Once again, the amateurish digital currency world find its limits as digitial asset trading platform Liquid has been the subject of hacking.
n a notice published on its Website, Liquid CEO Mike Kayamori, says a domain name hosting provider inadvertently transferred control of the account to a malicious actor who subsequently changed DNS records and gained access to Liquid’s document storage infrastructure.
While client funds remain untouched, the hacker was able to lift emails, names, addresses and encrypted passwords from the firm’s user database..
“We are continuing to investigate whether the malicious actor also obtained access to personal documents provided for KYC such as ID, selfie and proof of address, and will provide an update once the investigation has concluded,” states the Japanese firm, which bills itself as ‘the the world’s most comprehensive and secure trading platform’.
The company is warning customers to be on the alert for evidence of identity fraud and phishing attempts, and recommends that all users change their passwords and 2FA credentials to protect their accounts.
Kayamori says: “We are extremely embarrassed at this compromise of personal information that commenced with a breach external to Liquid.
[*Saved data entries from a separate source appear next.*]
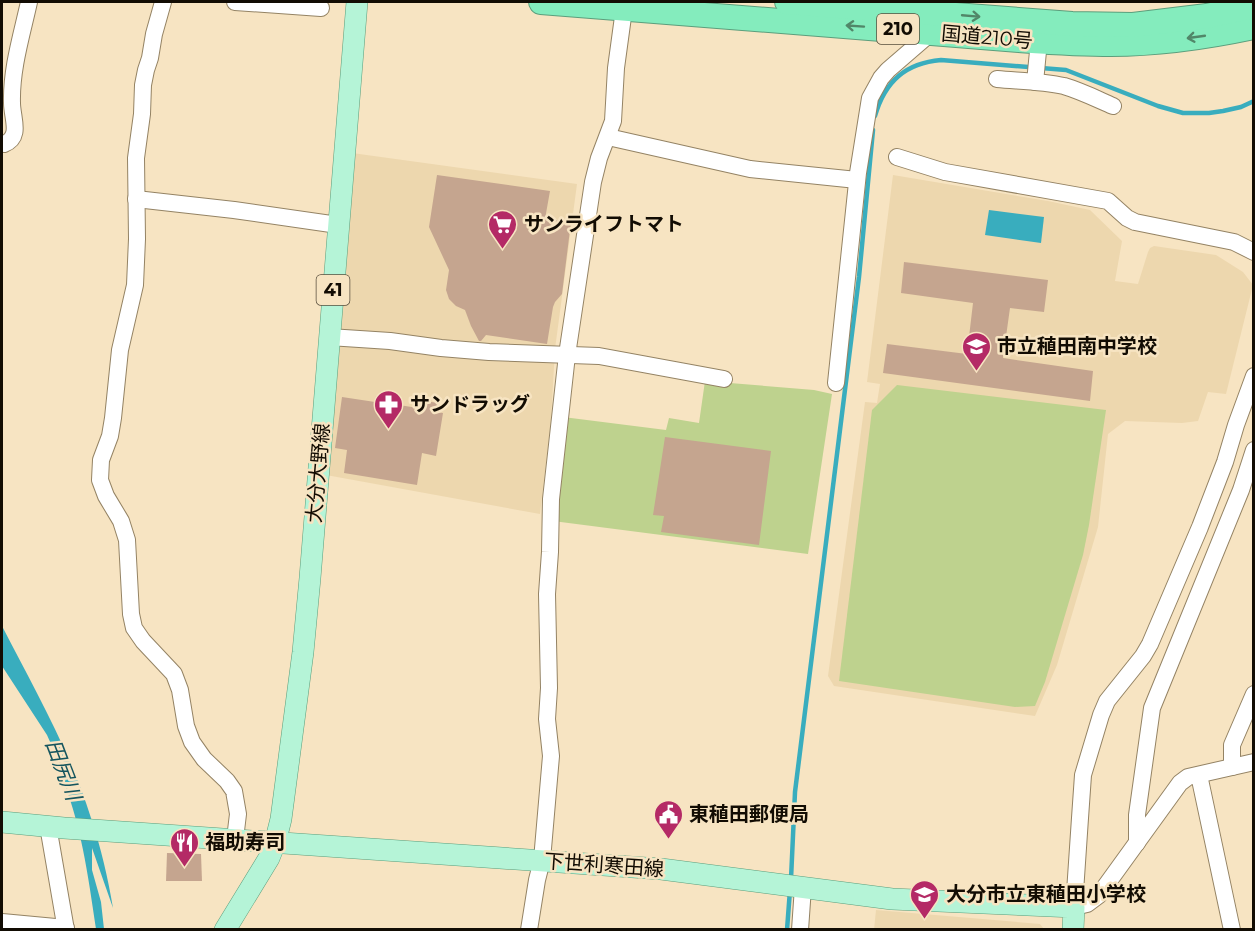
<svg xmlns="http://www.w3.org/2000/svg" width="1255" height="931" font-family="Montserrat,'Noto Sans JP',sans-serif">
<rect width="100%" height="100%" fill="#f7e4c2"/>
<g fill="#edd7ae">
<polygon points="352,153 577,184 555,349 551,420 540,514 326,475"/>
<polygon points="893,175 1048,201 1090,210 1122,241 1115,281 1138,284 1148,252 1150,248 1154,246 1216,255 1243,272 1253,285 1226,394 1208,392 1198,421 1182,423 1125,421 1108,434 1098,527 1057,665 1035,716 834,686 828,676 865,402 877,403 880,384 867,382"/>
<polygon points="876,910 1040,924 1044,929 874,930"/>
</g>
<g fill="#bed28e">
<polygon points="705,381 814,390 832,394 808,554 553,521 563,417 666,430 669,418 699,423"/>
<polygon points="897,385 1106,410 1089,525 1083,555 1045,682 1035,706 1015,707 839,681 872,410"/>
</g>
<g fill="#39adbe">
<polygon points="989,210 1044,217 1041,243 985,235"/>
<path d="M2,626C34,688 70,751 91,818C101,848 108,878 113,908L92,848V870L101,902L104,929H96C88,876 81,820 59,771H63L47,735L2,666Z"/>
</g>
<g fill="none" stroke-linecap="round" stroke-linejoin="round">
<g stroke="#39adbe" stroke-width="4.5">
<path d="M875,116C885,81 906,63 941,60L1066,70L1158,106L1183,113H1209L1223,111L1241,107L1254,101"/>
<polyline points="791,879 795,792 859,277 873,130"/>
<polyline points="787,930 790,890"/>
</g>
</g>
<g fill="#c5a58f">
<polygon points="437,175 550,191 545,219 571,222 562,294 555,302 553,307 547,344 486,335 481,341 479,341 471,326 465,310 456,306 449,299 446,290 449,270 429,227"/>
<polygon points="904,262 1048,280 1044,312 1010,308 1003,358 1093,371 1090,401 883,373 887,344 967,354 973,303 901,293"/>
<polygon points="376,396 400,399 399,405 424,409 425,401 438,403 436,412 443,413 436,456 422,453 417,485 344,473 347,450 335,448 342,397 375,402"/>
<polygon points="665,437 771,451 759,545 661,532 664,516 653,515"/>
<polygon points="167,853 201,854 202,881 166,881"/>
</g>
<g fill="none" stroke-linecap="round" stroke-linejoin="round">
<defs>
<g id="minor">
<polyline points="163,2 154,34 150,58 146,70 143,85 142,114 136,158 137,239 135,285 120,350 113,418 110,436 101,460 100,480 106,496 121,521 127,540 131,614 134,628 143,641 174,674 180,690 186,726 192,742 204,759 227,781 234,791 238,814 235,839"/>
<polyline points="235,2 321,8"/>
<path d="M997,79C1019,81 1042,81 1064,86C1081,91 1097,99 1113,106"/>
<polyline points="1035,82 1039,41"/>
<polyline points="608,137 750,169 857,180"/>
<path d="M4,144C22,137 12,118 12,103C11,69 22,34 29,2"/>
<polyline points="897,157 945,172 1108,201 1127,218 1135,222 1234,242 1254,252"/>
<polyline points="136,199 234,210 338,225"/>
<polyline points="329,337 390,341 441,348 489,352 599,356 724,379"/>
<polyline points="1254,376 1236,425 1225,462 1200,527 1150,644 1143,656 1107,701 1101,715 1083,775 1080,818 1074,907 1087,904 1099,895 1180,783 1188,777 1254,762"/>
<polyline points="836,383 858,173 870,98 881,78 888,70 932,32"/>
<polyline points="1232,767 1232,745 1254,694"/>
<polyline points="1199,775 1232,930"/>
<polyline points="48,826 66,930"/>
<polyline points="1137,843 1137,815 1152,708 1241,490 1254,450"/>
<polyline points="2,922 66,928"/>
<polyline points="529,930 537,880 542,860 551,756 547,719 549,688 547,594 550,552 551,499 567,355 593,182 599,158 613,121 616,68 625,2"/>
<polyline points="800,930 803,887"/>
</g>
<g id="major">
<polyline points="2,822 64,828 661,869 892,899 1074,907 1073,930"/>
<polyline points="225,930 269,858 275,843 281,819 303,652 310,578 357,2"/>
</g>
<g id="highway">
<path d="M541,2L1019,40C1050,42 1080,44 1111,44C1159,44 1207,37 1254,27"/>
<polyline points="787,2 1072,24 1133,25 1207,16 1254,6"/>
</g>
</defs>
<use href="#minor" stroke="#948364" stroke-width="18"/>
<use href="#major" stroke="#5c9e7c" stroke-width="22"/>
<use href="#highway" stroke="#5c9e7c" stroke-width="26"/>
<use href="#minor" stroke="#fff" stroke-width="16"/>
<use href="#major" stroke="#b5f4d7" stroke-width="21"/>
<use href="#highway" stroke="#84ecbd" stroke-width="24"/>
</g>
<defs><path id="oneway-shaft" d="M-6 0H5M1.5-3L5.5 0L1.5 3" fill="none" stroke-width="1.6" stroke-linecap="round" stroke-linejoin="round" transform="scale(1.5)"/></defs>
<g stroke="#518769">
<use href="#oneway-shaft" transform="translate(971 16) rotate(5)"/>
<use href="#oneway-shaft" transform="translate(855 26) rotate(-176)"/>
<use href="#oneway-shaft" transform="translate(1196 37) rotate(172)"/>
</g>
<defs>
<symbol id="supermarket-pin" viewBox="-11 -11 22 30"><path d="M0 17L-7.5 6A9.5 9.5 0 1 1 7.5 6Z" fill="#b42a66" stroke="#f7e4c2"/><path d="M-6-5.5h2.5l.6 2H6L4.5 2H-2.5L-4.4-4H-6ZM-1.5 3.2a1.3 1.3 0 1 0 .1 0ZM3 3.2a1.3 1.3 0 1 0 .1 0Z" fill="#fff"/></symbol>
<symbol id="school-pin" viewBox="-11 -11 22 30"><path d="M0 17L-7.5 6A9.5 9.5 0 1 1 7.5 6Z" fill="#b42a66" stroke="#f7e4c2"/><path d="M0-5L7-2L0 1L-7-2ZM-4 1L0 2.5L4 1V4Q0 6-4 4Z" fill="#fff"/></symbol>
<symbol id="pharmacy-pin" viewBox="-11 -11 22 30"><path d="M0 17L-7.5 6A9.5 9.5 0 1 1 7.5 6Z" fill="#b42a66" stroke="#f7e4c2"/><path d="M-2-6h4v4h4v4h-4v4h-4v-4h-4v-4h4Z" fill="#fff"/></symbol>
<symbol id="civic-pin" viewBox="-11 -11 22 30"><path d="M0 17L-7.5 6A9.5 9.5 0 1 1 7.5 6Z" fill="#b42a66" stroke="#f7e4c2"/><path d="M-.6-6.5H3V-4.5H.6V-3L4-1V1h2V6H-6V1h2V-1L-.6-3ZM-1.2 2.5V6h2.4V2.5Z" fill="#fff"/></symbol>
<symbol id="restaurant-pin" viewBox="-11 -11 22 30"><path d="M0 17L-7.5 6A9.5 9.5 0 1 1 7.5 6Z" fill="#b42a66" stroke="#f7e4c2"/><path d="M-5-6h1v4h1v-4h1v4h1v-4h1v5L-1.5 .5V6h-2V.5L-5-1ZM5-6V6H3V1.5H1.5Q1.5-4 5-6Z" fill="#fff"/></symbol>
</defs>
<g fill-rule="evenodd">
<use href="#supermarket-pin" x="486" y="208" width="33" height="45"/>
<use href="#school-pin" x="960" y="330" width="33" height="45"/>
<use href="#pharmacy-pin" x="372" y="388" width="33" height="45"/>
<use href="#civic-pin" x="652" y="798" width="33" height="45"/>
<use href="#restaurant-pin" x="168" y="826" width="33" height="45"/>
<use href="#school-pin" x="908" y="878" width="33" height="45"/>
</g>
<g text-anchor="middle" stroke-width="5" stroke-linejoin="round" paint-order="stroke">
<g fill="#f7e4c2" stroke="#574d3c" stroke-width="1.5">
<rect x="877" y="14" width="42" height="30" rx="4.5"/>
<rect x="316.5" y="275" width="33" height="30" rx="4.5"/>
</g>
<g font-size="18" font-weight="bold" fill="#120c03">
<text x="898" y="35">210</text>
<text x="333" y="296">41</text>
</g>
<g font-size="20" fill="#120c03" stroke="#f7e4c2">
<text transform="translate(987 37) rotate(5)" y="7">国道210号</text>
<text transform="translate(318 473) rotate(-85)" y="7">大分大野線</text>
<text transform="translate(604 865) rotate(4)" y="7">下世利寒田線</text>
</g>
<g font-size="20" font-weight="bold" fill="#120c03" stroke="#f7e4c2" text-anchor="start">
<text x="524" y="231">サンライフトマト</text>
<text x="997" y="353">市立稙田南中学校</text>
<text x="410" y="411">サンドラッグ</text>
<text x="689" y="821">東稙田郵便局</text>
<text x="205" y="849">福助寿司</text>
<text x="946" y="901">大分市立東稙田小学校</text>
</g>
<g font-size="21" font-style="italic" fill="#15555e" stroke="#f7e4c2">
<text transform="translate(63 770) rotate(69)" y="7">田尻川</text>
</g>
</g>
<rect width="1255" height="931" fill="none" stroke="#120c03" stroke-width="6"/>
</svg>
We have always taken pride in our security of client data & assets to date, and this incident will encourage Liquid more than ever to raise the bar.
Once again, I apologise deeply for this humbling data breach and the loss of confidence that you may have.”
All too often, digital asset platforms have exposed their clients’ credentials and in some cases wiped out the accounts of investors, with some tales of woe still unresolved several years later.
One would have thought that after the MtGox disaster in the early part of last decade where the owner of the company allegedly stole client investments with clients having absolutely no recourse, that people would think twice about risking their own capital in real FIAT currency by exchanging it for a non-existent, unbacked cryptocurrency owned by the exchange owners who themselves are barely identifiable members of the public often with unsavory aspirations.
For anyone to be surprised when a ‘hack’ occurs or when funds go missing is rather akin to anyone being surprised when rain begins to fall from a cloud.